__HOW TO COMPLETE THIS TASK__
Output the listing word for word, minus images.

__SUPPLIED ENTRIES__
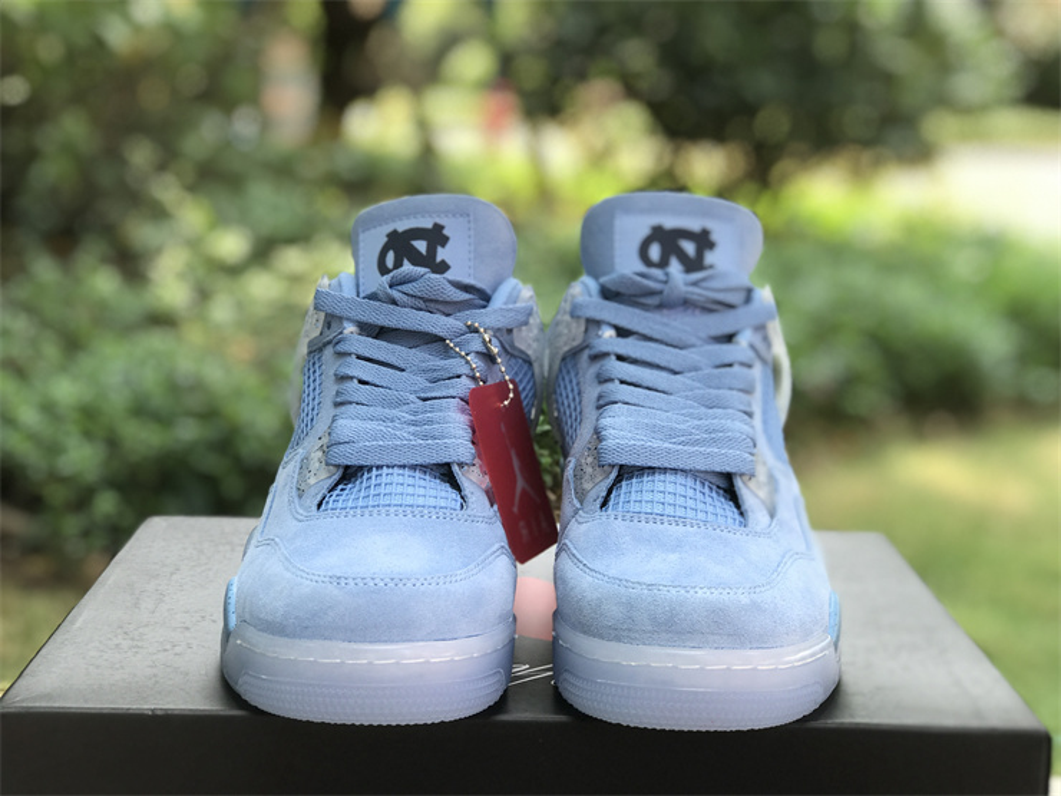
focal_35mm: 57
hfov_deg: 33.8
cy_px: 398
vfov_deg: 25.7
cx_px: 530
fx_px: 1747
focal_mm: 6.6
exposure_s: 1/100
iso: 20
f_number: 2.8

__SOLUTION TO THIS PROBLEM__
focal_35mm: 57
hfov_deg: 33.8
cy_px: 398
vfov_deg: 25.7
cx_px: 530
fx_px: 1747
focal_mm: 6.6
exposure_s: 1/100
iso: 20
f_number: 2.8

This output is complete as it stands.